For months the Chicago Bulls' new Development League team, the Windy City Bulls, has been promoting its home court as Hoffman Estates' Sears Centre Arena -- and so will the venue continue to be named through at least Aug. 31, 2019.

Hoffman Estates village board members Monday unanimously approved a $1.8 million agreement re-awarding the naming rights of the decade-old facility to Sears Holdings Corp., which has been headquartered in the village since 1992.

Ben Gibbs, general manager of the Sears Centre, said continuity is especially important at this critical phase of the arena's history. But as the NBA's D League is itself in growth mode and will possibly take on TV deals in the future, the arena's naming rights may become even more valuable in the future.

Under the new agreement, the village will resume discussions with Sears Holdings in 18 months about extending the naming rights further.

"I think it really is a great contract," said Hoffman Estates Trustee Gary Pilafas, who chairs the village's finance committee. "Hats off to everyone for that.
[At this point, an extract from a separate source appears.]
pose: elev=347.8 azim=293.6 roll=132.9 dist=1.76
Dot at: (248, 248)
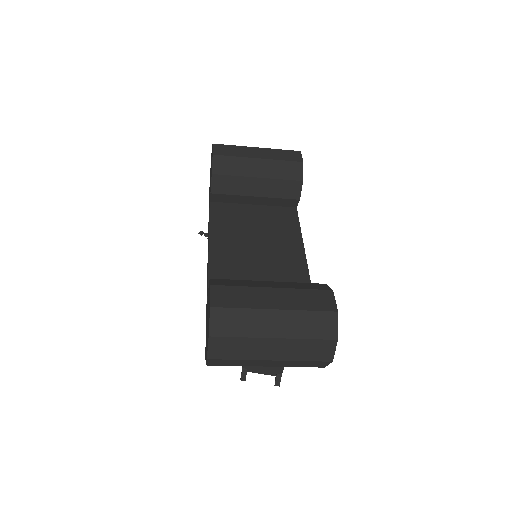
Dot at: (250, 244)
I think the future is very bright at the arena."

The village has owned the Sears Centre for the past six years, since the dissolution of the MadKatStep LLC, which first proposed and built it.

Assistant Village Manager Mark Koplin said the original naming rights were awarded not through a typical marketing agreement but because Sears was an actual business partner in the endeavor.

The other partner -- developer Ryan Companies -- ceased its involvement with the arena in 2009. But Sears, which had provided 35 acres for the project in the Prairie Stone Business Park, continued to make the annual payments on its 10-year commitment to the facility.

Village Manager Jim Norris said negotiations with Sears began last year, as the naming rights could have been up for grabs on the arena's 10th anniversary this summer if Sears chose not to renew.